This world-renowned film festival has raised the quality and profile of LGBT+ short films while nurturing talent, reaching new audiences and bringing the world to Wales.

Welsh creative producer Berwyn Rowlands founded the Iris Prize LGBT+ Film Festival in 2006 not only as a celebration of queer film making but to raise the quality of work in this field. Fifteen years on, the festival is globally recognised and has been a springboard for new talent. It has also opened up LGBT+ themes to more audiences and established Cardiff as a hot destination on the film festival map, supported by BFI as a main festival sponsor.

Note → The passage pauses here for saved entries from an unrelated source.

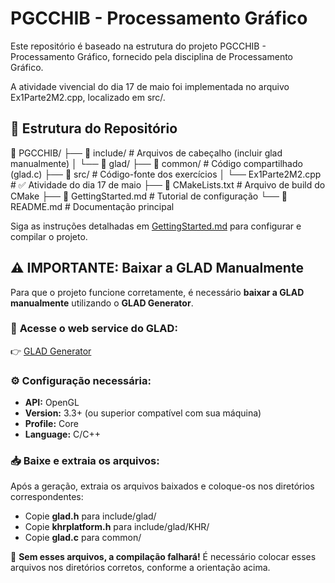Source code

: # PGCCHIB - Processamento Gráfico

Este repositório é baseado na estrutura do projeto PGCCHIB - Processamento Gráfico, fornecido pela disciplina de Processamento Gráfico.

A atividade vivencial do dia 17 de maio foi implementada no arquivo Ex1Parte2M2.cpp, localizado em src/.

## 📂 Estrutura do Repositório
📂 PGCCHIB/
├── 📂 include/               # Arquivos de cabeçalho (incluir glad manualmente)
│   └── 📂 glad/
├── 📂 common/                # Código compartilhado (glad.c)
├── 📂 src/                   # Código-fonte dos exercícios
│   └── Ex1Parte2M2.cpp      # ✅ Atividade do dia 17 de maio
├── 📄 CMakeLists.txt         # Arquivo de build do CMake
├── 📄 GettingStarted.md      # Tutorial de configuração
└── 📄 README.md              # Documentação principal



Siga as instruções detalhadas em [GettingStarted.md](GettingStarted.md) para configurar e compilar o projeto.

## ⚠️ **IMPORTANTE: Baixar a GLAD Manualmente**
Para que o projeto funcione corretamente, é necessário **baixar a GLAD manualmente** utilizando o **GLAD Generator**.

### 🔗 **Acesse o web service do GLAD**:
👉 [GLAD Generator](https://glad.dav1d.de/)

### ⚙️ **Configuração necessária:**
- **API:** OpenGL  
- **Version:** 3.3+ (ou superior compatível com sua máquina)  
- **Profile:** Core  
- **Language:** C/C++  

### 📥 **Baixe e extraia os arquivos:**
Após a geração, extraia os arquivos baixados e coloque-os nos diretórios correspondentes:
- Copie **glad.h** para include/glad/
- Copie **khrplatform.h** para include/glad/KHR/
- Copie **glad.c** para common/

🚨 **Sem esses arquivos, a compilação falhará!** É necessário colocar esses arquivos nos diretórios corretos, conforme a orientação acima.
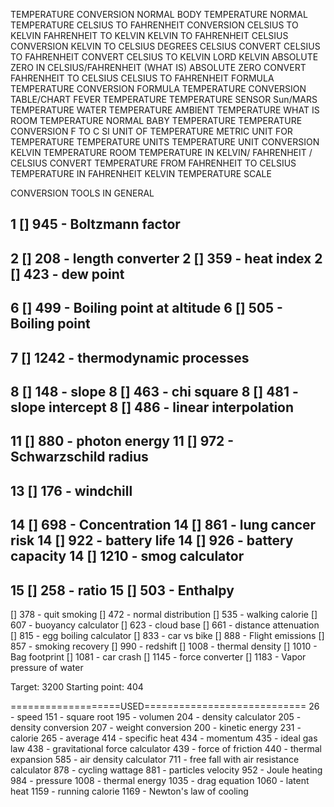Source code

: TEMPERATURE CONVERSION
NORMAL BODY TEMPERATURE
NORMAL TEMPERATURE
CELSIUS TO FAHRENHEIT CONVERSION
CELSIUS TO KELVIN
FAHRENHEIT TO KELVIN
KELVIN TO FAHRENHEIT
CELSIUS CONVERSION
KELVIN TO CELSIUS
DEGREES CELSIUS
CONVERT CELSIUS TO FAHRENHEIT
CONVERT CELSIUS TO KELVIN
LORD KELVIN
ABSOLUTE ZERO IN CELSIUS/FAHRENHEIT 
(WHAT IS) ABSOLUTE ZERO
CONVERT FAHRENHEIT TO CELSIUS
CELSIUS TO FAHRENHEIT FORMULA
TEMPERATURE CONVERSION FORMULA
TEMPERATURE CONVERSION TABLE/CHART
FEVER TEMPERATURE
TEMPERATURE SENSOR
Sun/MARS TEMPERATURE
WATER TEMPERATURE
AMBIENT TEMPERATURE
WHAT IS ROOM TEMPERATURE
NORMAL BABY TEMPERATURE
TEMPERATURE CONVERSION F TO C
SI UNIT OF TEMPERATURE
METRIC UNIT FOR TEMPERATURE
TEMPERATURE UNITS
TEMPERATURE UNIT CONVERSION
KELVIN TEMPERATURE
ROOM TEMPERATURE IN KELVIN/ FAHRENHEIT / CELSIUS
CONVERT TEMPERATURE FROM FAHRENHEIT TO CELSIUS
TEMPERATURE IN FAHRENHEIT
KELVIN TEMPERATURE SCALE

CONVERSION TOOLS IN GENERAL

1 [] 945 - Boltzmann factor
-
2 [] 208 - length converter
2 [] 359 - heat index
2 [] 423 - dew point
-
6 [] 499 - Boiling point at altitude
6 [] 505 - Boiling point
-
7 [] 1242 - thermodynamic processes
-
8 [] 148 - slope
8 [] 463 - chi square
8 [] 481 - slope intercept
8 [] 486 - linear interpolation
-
11 [] 880 - photon energy
11 [] 972 - Schwarzschild radius
-
13 [] 176 - windchill
-
14 [] 698 - Concentration 
14 [] 861 - lung cancer risk
14 [] 922 - battery life
14 [] 926 - battery capacity
14 [] 1210 - smog calculator
-
15 [] 258 - ratio
15 [] 503 - Enthalpy
-
[] 378 - quit smoking
[] 472 - normal distribution
[] 535 - walking calorie
[] 607 - buoyancy calculator
[] 623 - cloud base
[] 661 - distance attenuation
[] 815 - egg boiling calculator
[] 833 - car vs bike
[] 888 - Flight emissions
[] 857 - smoking recovery
[] 990 - redshift
[] 1008 - thermal density
[] 1010 - Bag footprint
[] 1081 - car crash
[] 1145 - force converter
[] 1183 - Vapor pressure of water

Target: 3200
Starting point: 404

===================USED============================
26 - speed
151 - square root
195 - volumen
204 - density calculator
205 - density conversion
207 - weight conversion
200 - kinetic energy
231 - calorie
265 - average
414 - specific heat
434 - momentum
435 - ideal gas law
438 - gravitational force calculator
439 - force of friction
440 - thermal expansion
585 - air density calculator
711 - free fall with air resistance calculator
878 - cycling wattage
881 - particles velocity
952 - Joule heating
984 - pressure
1008 - thermal energy
1035 - drag equation
1060 - latent heat
1159 - running calorie
1169 - Newton's law of cooling
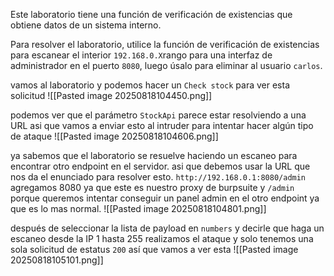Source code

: Este laboratorio tiene una función de verificación de existencias que obtiene datos de un sistema interno.

Para resolver el laboratorio, utilice la función de verificación de existencias para escanear el interior `192.168.0.X`rango para una interfaz de administrador en el puerto `8080`, luego úsalo para eliminar al usuario `carlos`.

vamos al laboratorio y podemos hacer un `Check stock` para ver esta solicitud
![[Pasted image 20250818104450.png]]

podemos ver que el parámetro `StockApi` parece estar resolviendo a una URL asi que vamos a enviar esto al intruder para intentar hacer algún tipo de ataque
![[Pasted image 20250818104606.png]]

ya sabemos que el laboratorio se resuelve haciendo un escaneo para encontrar otro endpoint en el servidor. asi que debemos usar la URL que nos da el enunciado para resolver esto. `http://192.168.0.1:8080/admin` agregamos 8080 ya que este es nuestro proxy de burpsuite y `/admin` porque queremos intentar conseguir un panel admin en el otro endpoint ya que es lo mas normal. 
![[Pasted image 20250818104801.png]]

después de seleccionar la lista de payload en `numbers` y decirle que haga un escaneo desde la IP 1 hasta 255 realizamos el ataque y solo tenemos una sola solicitud de estatus `200` así que vamos a ver esta 
![[Pasted image 20250818105101.png]]
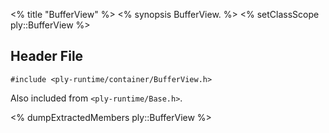<% title "BufferView" %>
<% synopsis 
BufferView.
%>
<% setClassScope ply::BufferView %>

## Header File

`#include <ply-runtime/container/BufferView.h>`

Also included from `<ply-runtime/Base.h>`.

<% dumpExtractedMembers ply::BufferView %>
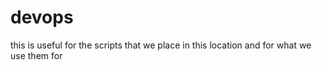 # devops
this is useful for the scripts that we place in this location and for what we use them for
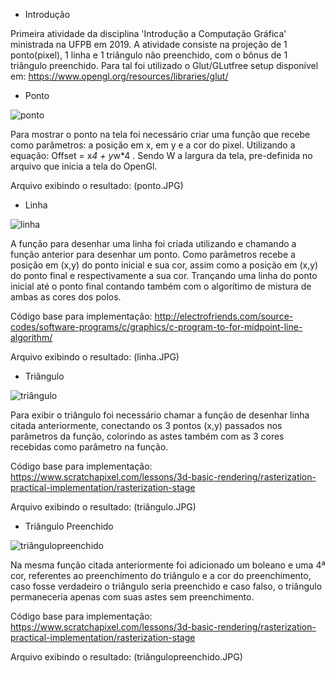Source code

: - Introdução

Primeira atividade da disciplina 'Introdução a Computação Gráfica' ministrada na UFPB em 2019.
A atividade consiste na projeção de 1 ponto(pixel), 1 linha e 1 triângulo não preenchido, com o bônus de 1 triângulo preenchido.
Para tal foi utilizado o Glut/GLutfree setup disponível em: https://www.opengl.org/resources/libraries/glut/

- Ponto

![ponto](https://user-images.githubusercontent.com/30871470/61192895-20f4ed00-a68e-11e9-88b8-7398ade67530.JPG)

Para mostrar o ponto na tela foi necessário criar uma função que recebe como parâmetros: a posição em x, em y e a cor do pixel. Utilizando a equação: Offset = x*4 + y*w*4 . Sendo W a largura da tela, pre-definida no arquivo que inicia a tela do OpenGl.

Arquivo exibindo o resultado: (ponto.JPG)

- Linha

![linha](https://user-images.githubusercontent.com/30871470/61192920-336f2680-a68e-11e9-89db-0e21910ac264.JPG)

A função para desenhar uma linha foi criada utilizando e chamando a função anterior para desenhar um ponto. Como parâmetros recebe a posição em (x,y) do ponto inicial e sua cor, assim como a posição em (x,y) do ponto final e respectivamente a sua cor. Trançando uma linha do ponto inicial até o ponto final contando também com o algorítimo de mistura de ambas as cores dos polos.

Código base para implementação:  http://electrofriends.com/source-codes/software-programs/c/graphics/c-program-to-for-midpoint-line-algorithm/

Arquivo exibindo o resultado: (linha.JPG)

- Triângulo

![triângulo](https://user-images.githubusercontent.com/30871470/61192933-408c1580-a68e-11e9-88f9-504c7b68a556.JPG)

Para exibir o triângulo foi necessário chamar a função de desenhar linha citada anteriormente, conectando os 3 pontos (x,y) passados nos parâmetros da função, colorindo as astes também com as 3 cores recebidas como parâmetro na função.

Código base para implementação: https://www.scratchapixel.com/lessons/3d-basic-rendering/rasterization-practical-implementation/rasterization-stage

Arquivo exibindo o resultado: (triângulo.JPG)

- Triângulo Preenchido

![triângulopreenchido](https://user-images.githubusercontent.com/30871470/61192947-50a3f500-a68e-11e9-8cba-977f578b78a9.JPG)

Na mesma função citada anteriormente foi adicionado um boleano e uma 4ª cor, referentes ao preenchimento do triângulo e a cor do preenchimento, caso fosse verdadeiro o triângulo seria preenchido e caso falso, o triângulo permaneceria apenas com suas astes sem preenchimento.

Código base para implementação: https://www.scratchapixel.com/lessons/3d-basic-rendering/rasterization-practical-implementation/rasterization-stage

Arquivo exibindo o resultado: (triângulopreenchido.JPG)
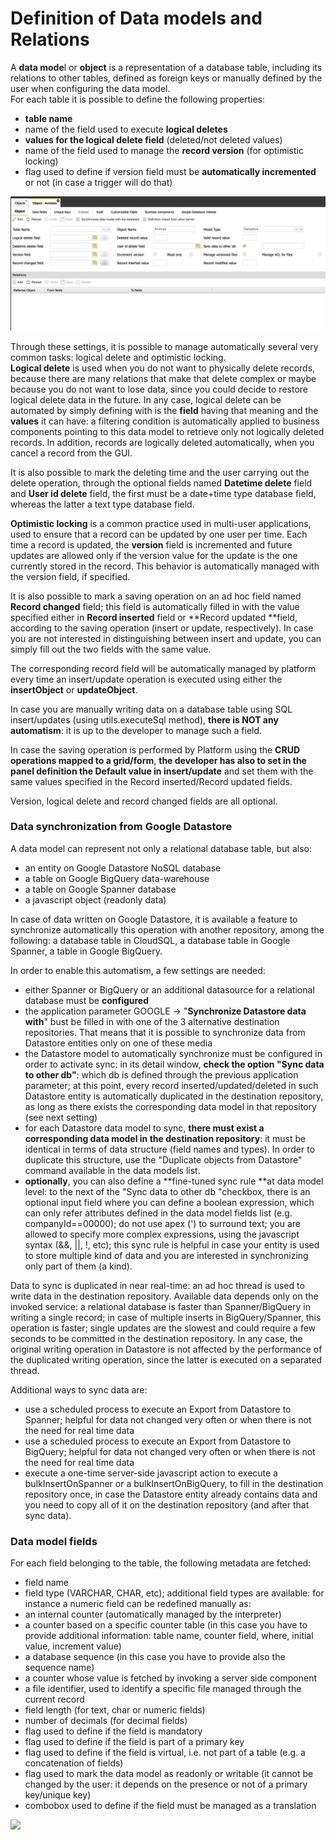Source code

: # Definition of Data models and Relations

A **data mode**l or **object** is a representation of a database table, including its relations to other tables, defined as foreign keys or manually defined by the user when configuring the data model.\
For each table it is possible to define the following properties:

* **table name**
* name of the field used to execute **logical deletes**
* **values for the logical delete field** (deleted/not deleted values)
* name of the field used to manage the **record version** (for optimistic locking)
* flag used to define if version field must be **automatically incremented** or not (in case a trigger will do that)

![](../../.gitbook/assets/schermata-2021-08-30-alle-14.00.48.png)

Through these settings, it is possible to manage automatically several very common tasks: logical delete and optimistic locking.\
**Logical delete** is used when you do not want to physically delete records, because there are many relations that make that delete complex or maybe because you do not want to lose data, since you could decide to restore logical delete data in the future. In any case, logical delete can be automated by simply defining with is the **field** having that meaning and the **values** it can have: a filtering condition is automatically applied to business components pointing to this data model to retrieve only not logically deleted records. In addition, records are logically deleted automatically, when you cancel a record from the GUI.

It is also possible to mark the deleting time and the user carrying out the delete operation, through the optional fields named **Datetime delete** field and **User id delete** field, the first must be a date+time type database field, whereas the latter a text type database field.

**Optimistic locking** is a common practice used in multi-user applications, used to ensure that a record can be updated by one user per time. Each time a record is updated, the **version** field is incremented and future updates are allowed only if the version value for the update is the one currently stored in the record. This behavior is automatically managed with the version field, if specified.

It is also possible to mark a saving operation on an ad hoc field named **Record changed** field; this field is automatically filled in with the value specified either in **Record inserted** field or **Record updated **field, according to the saving operation (insert or update, respectively). In case you are not interested in distinguishing between insert and update, you can simply fill out the two fields with the same value.

The corresponding record field will be automatically managed by platform every time an insert/update operation is executed using either the **insertObject** or **updateObject**.

In case you are manually writing data on a database table using SQL insert/updates (using utils.executeSql method), **there is NOT any automatism**: it is up to the developer to manage such a field.

In case the saving operation is performed by Platform using the **CRUD operations mapped to a grid/form**, **the developer has also to set in the panel definition the Default value in insert/update** and set them with the same values specified in the Record inserted/Record updated fields.

Version, logical delete and record changed fields are all optional.



### Data synchronization from Google Datastore

A data model can represent not only a relational database table, but also:

* an entity on Google Datastore NoSQL database
* a table on Google BigQuery data-warehouse
* a table on Google Spanner database
* a javascript object (readonly data)

In case of data written on Google Datastore, it is available a feature to synchronize automatically this operation with another repository, among the following: a database table in CloudSQL, a database table in Google Spanner, a table in Google BigQuery.

In order to enable this automatism, a few settings are needed:

* either Spanner or BigQuery or an additional datasource for a relational database must be **configured**
* the application parameter GOOGLE -> "**Synchronize Datastore data with**" bust be filled in with one of the 3 alternative destination repositories. That means that it is possible to synchronize data from Datastore entities only on one of these media
* the Datastore model to automatically synchronize must be configured in order to activate sync: in its detail window, **check the option "Sync data to other db"**: which db is defined through the previous application parameter; at this point, every record inserted/updated/deleted in such Datastore entity is automatically duplicated in the destination repository, as long as there exists the corresponding data model in that repository (see next setting)
* for each Datastore data model to sync, **there must exist a corresponding data model in the destination repository**: it must be identical in terms of data structure (field names and types). In order to duplicate this structure, use the "Duplicate objects from Datastore" command available in the data models list.
* **optionally**, you can also define a **fine-tuned sync rule **at data model level: to the next of the "Sync data to other db "checkbox, there is an optional input field where you can define a boolean expression, which can only refer attributes defined in the data model fields list (e.g. companyId==00000); do not use apex (') to surround text; you are allowed to specify more complex expressions, using the javascript syntax (&&, ||, !, etc); this sync rule is helpful in case your entity is used to store multiple kind of data and you are interested in synchronizing only part of them (a kind).

Data to sync is duplicated in near real-time: an ad hoc thread is used to write data in the destination repository. Available data depends only on the invoked service: a relational database is faster than Spanner/BigQuery in writing a single record; in case of multiple inserts in BigQuery/Spanner, this operation is faster; single updates are the slowest and could require a few seconds to be committed in the destination repository. In any case, the original writing operation in Datastore is not affected by the performance of the duplicated writing operation, since the latter is executed on a separated thread.

Additional ways to sync data are:

* use a scheduled process to execute an Export from Datastore to Spanner; helpful for data not changed very often or when there is not the need for real time data
* use a scheduled process to execute an Export from Datastore to BigQuery; helpful for data not changed very often or when there is not the need for real time data
* execute a one-time server-side javascript action to execute a bulkInsertOnSpanner or a bulkInsertOnBigQuery, to fill in the destination repository once, in case the Datastore entity already contains data and you need to copy all of it on the destination repository (and after that sync data).

### Data model fields

For each field belonging to the table, the following metadata are fetched:

* field name
* field type (VARCHAR, CHAR, etc); additional field types are available: for instance a numeric field can be redefined manually as:
* an internal counter (automatically managed by the interpreter)
* a counter based on a specific counter table (in this case you have to provide additional information: table name, counter field, where, initial value, increment value)
* a database sequence (in this case you have to provide also the sequence name)
* a counter whose value is fetched by invoking a server side component
* a file identifier, used to identify a specific file managed through the current record
* field length (for text, char or numeric fields)
* number of decimals (for decimal fields)
* flag used to define if the field is mandatory
* flag used to define if the field is part of a primary key
* flag used to define if the field is virtual, i.e. not part of a table (e.g. a concatenation of fields)
* flag used to mark the data model as readonly or writable (it cannot be changed by the user: it depends on the presence or not of a primary key/unique key)
* combobox used to define if the field must be managed as a translation

![](http://4wsplatform.org/wp-content/uploads/2015/12/DataFields-1024x483.jpg)
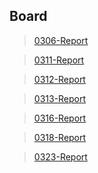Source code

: ## Board

> [0306-Report](2020-03-06-board.md)

> [0311-Report](2020-03-11-board.md)

> [0312-Report](2020-03-12-board.md)

> [0313-Report](2020-03-13-board.md)

> [0316-Report](2020-03-16-board.md)

> [0318-Report](2020-03-18-board.md)

> [0323-Report](2020-03-23-board.md)
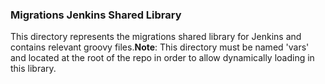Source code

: ### Migrations Jenkins Shared Library

This directory represents the migrations shared library for Jenkins and contains relevant groovy files.**Note**: This directory must be named 'vars' and located at the root of the repo in order to allow dynamically loading in this library.
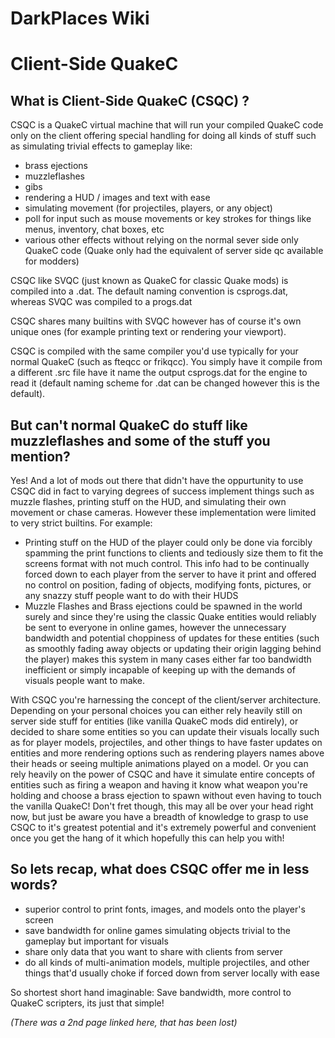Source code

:DarkPlaces Wiki
===============

Client-Side QuakeC
==================

What is Client-Side QuakeC (CSQC) ?
-----------------------------------

CSQC is a QuakeC virtual machine that will run your compiled QuakeC code only on the client offering special handling for doing all kinds of stuff such as simulating trivial effects to gameplay like:  

-   brass ejections
-   muzzleflashes
-   gibs
-   rendering a HUD / images and text with ease
-   simulating movement (for projectiles, players, or any object)
-   poll for input such as mouse movements or key strokes for things like menus, inventory, chat boxes, etc
-   various other effects without relying on the normal sever side only QuakeC code (Quake only had the equivalent of server side qc available for modders)

CSQC like SVQC (just known as QuakeC for classic Quake mods) is compiled into a .dat. The default naming convention is csprogs.dat, whereas SVQC was compiled to a progs.dat

CSQC shares many builtins with SVQC however has of course it's own unique ones (for example printing text or rendering your viewport).

CSQC is compiled with the same compiler you'd use typically for your normal QuakeC (such as fteqcc or frikqcc).
You simply have it compile from a different .src file have it name the output csprogs.dat for the engine to read it (default naming scheme for .dat can be changed however this is the default).

But can't normal QuakeC do stuff like muzzleflashes and some of the stuff you mention?
--------------------------------------------------------------------------------------

Yes! And a lot of mods out there that didn't have the oppurtunity to use CSQC did in fact to varying degrees of success implement things such as muzzle flashes, printing stuff on the HUD, and simulating their own movement or chase cameras.
However these implementation were limited to very strict builtins. For example:

-   Printing stuff on the HUD of the player could only be done via forcibly spamming the print functions to clients and tediously size them to fit the screens format with not much control.
    This info had to be continually forced down to each player from the server to have it print and offered no control on position, fading of objects, modifying fonts, pictures, or any snazzy stuff people want to do with their HUDS
-   Muzzle Flashes and Brass ejections could be spawned in the world surely and since they're using the classic Quake entities would reliably be sent to everyone in online games,
    however the unnecessary bandwidth and potential choppiness of updates for these entities (such as smoothly fading away objects or updating their origin lagging behind the player) makes this system in many cases either far too bandwidth inefficient or simply incapable of keeping up with the demands of visuals people want to make.

With CSQC you're harnessing the concept of the client/server architecture.
Depending on your personal choices you can either rely heavily still on server side stuff for entities (like vanilla QuakeC mods did entirely),
or decided to share some entities so you can update their visuals locally such as for player models, projectiles, and other things to have faster updates on entities and more rendering options such as rendering players names above their heads or seeing multiple animations played on a model.
Or you can rely heavily on the power of CSQC and have it simulate entire concepts of entities such as firing a weapon and having it know what weapon you're holding and choose a brass ejection to spawn without even having to touch the vanilla QuakeC!
Don't fret though, this may all be over your head right now, but just be aware you have a breadth of knowledge to grasp to use CSQC to it's greatest potential and it's extremely powerful and convenient once you get the hang of it which hopefully this can help you with!

So lets recap, what does CSQC offer me in less words?
-----------------------------------------------------

-   superior control to print fonts, images, and models onto the player's screen
-   save bandwidth for online games simulating objects trivial to the gameplay but important for visuals
-   share only data that you want to share with clients from server
-   do all kinds of multi-animation models, multiple projectiles, and other things that'd usually choke if forced down from server locally with ease

So shortest short hand imaginable: Save bandwidth, more control to QuakeC scripters, its just that simple!

_(There was a 2nd page linked here, that has been lost)_

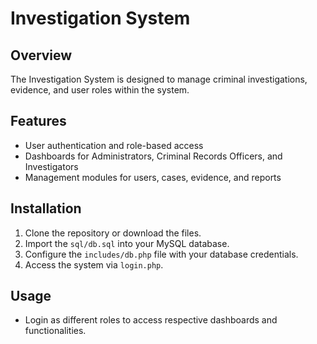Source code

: # Investigation System

## Overview

The Investigation System is designed to manage criminal investigations, evidence, and user roles within the system.

## Features

- User authentication and role-based access
- Dashboards for Administrators, Criminal Records Officers, and Investigators
- Management modules for users, cases, evidence, and reports

## Installation

1. Clone the repository or download the files.
2. Import the `sql/db.sql` into your MySQL database.
3. Configure the `includes/db.php` file with your database credentials.
4. Access the system via `login.php`.

## Usage

- Login as different roles to access respective dashboards and functionalities.
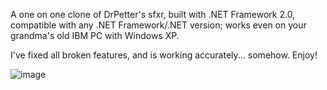A one on one clone of DrPetter's sfxr, built with .NET Framework 2.0, compatible with any .NET Framework/.NET version; 
works even on your grandma's old IBM PC with Windows XP. 

I've fixed all broken features, and is working accurately... somehow. Enjoy!

![image](https://github.com/tpbeldie/cs.sfxr/assets/122232758/a8ae1f49-23b8-4f68-8b16-e67e228c1110)
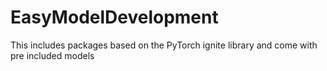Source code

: # EasyModelDevelopment
This includes packages based on the PyTorch ignite library and come with pre included models

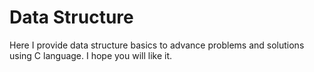 # Data Structure
Here I provide data structure basics to advance problems and solutions using C language.
I hope you will like it.
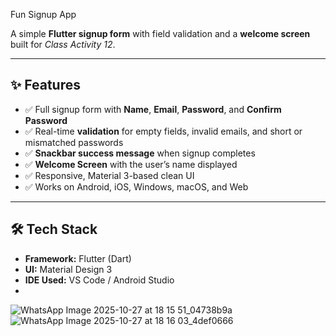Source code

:Fun Signup App

A simple **Flutter signup form** with field validation and a **welcome screen** built for *Class Activity 12*.

---

## ✨ Features
- ✅ Full signup form with **Name**, **Email**, **Password**, and **Confirm Password**
- ✅ Real-time **validation** for empty fields, invalid emails, and short or mismatched passwords
- ✅ **Snackbar success message** when signup completes
- ✅ **Welcome Screen** with the user’s name displayed
- ✅ Responsive, Material 3-based clean UI
- ✅ Works on Android, iOS, Windows, macOS, and Web

---

## 🛠️ Tech Stack
- **Framework:** Flutter (Dart)
- **UI:** Material Design 3
- **IDE Used:** VS Code / Android Studio
- 
![WhatsApp Image 2025-10-27 at 18 15 51_04738b9a](https://github.com/user-attachments/assets/54f1ed2b-60dd-48fd-9cf4-cb056c290521)
![WhatsApp Image 2025-10-27 at 18 16 03_4def0666](https://github.com/user-attachments/assets/ac3bad0a-ec28-4c77-bede-70e067bd6d77)

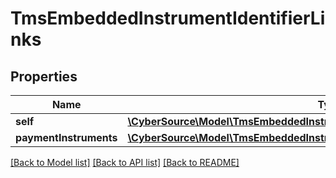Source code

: # TmsEmbeddedInstrumentIdentifierLinks

## Properties
Name | Type | Description | Notes
------------ | ------------- | ------------- | -------------
**self** | [**\CyberSource\Model\TmsEmbeddedInstrumentIdentifierLinksSelf**](TmsEmbeddedInstrumentIdentifierLinksSelf.md) |  | [optional] 
**paymentInstruments** | [**\CyberSource\Model\TmsEmbeddedInstrumentIdentifierLinksPaymentInstruments**](TmsEmbeddedInstrumentIdentifierLinksPaymentInstruments.md) |  | [optional] 

[[Back to Model list]](../README.md#documentation-for-models) [[Back to API list]](../README.md#documentation-for-api-endpoints) [[Back to README]](../README.md)


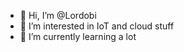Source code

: - 👋 Hi, I’m @Lordobi
- 👀 I’m interested in IoT and cloud stuff
- 🌱 I’m currently learning a lot

<!---
Lordobi/Lordobi is a ✨ special ✨ repository because its `README.md` (this file) appears on your GitHub profile.
You can click the Preview link to take a look at your changes.
--->
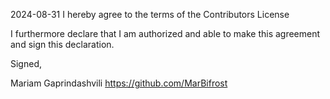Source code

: 2024-08-31
I hereby agree to the terms of the Contributors License

I furthermore declare that I am authorized and able to make this
agreement and sign this declaration.

Signed,

Mariam Gaprindashvili
https://github.com/MarBifrost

While the festival usually takes place in Cardiff in October, it also tours year-round. In 2020, the Iris Prize moved online and saw its audience grow from 11,000 admission during the festival to 84,000 admission online, with screenings accompanied by half an hour of live broadcasts every day. All the Best British shortlisted films are also available to watch on All 4 for free.

The Iris team

Outreach work is a key part of the Iris Prize ethos and it offers programmes in both schools and the community. In January 2021, the team received a grant from The National Lottery Community Fund for a three-year project working with the LGBT+ community and their allies.Ten groups will make their own films about LGBT+ issues, taking acting workshops and gaining scriptwriting and filmmaking skills.

This could be the stepping stone to a big career in the industry - Dee Rees, winner of the inaugural Iris Prize in 2007 for her film Pariah - has gone on to become the first black woman nominated in the Best Adapted Screenplay category at the Oscars, for her 2017 film Mudbound.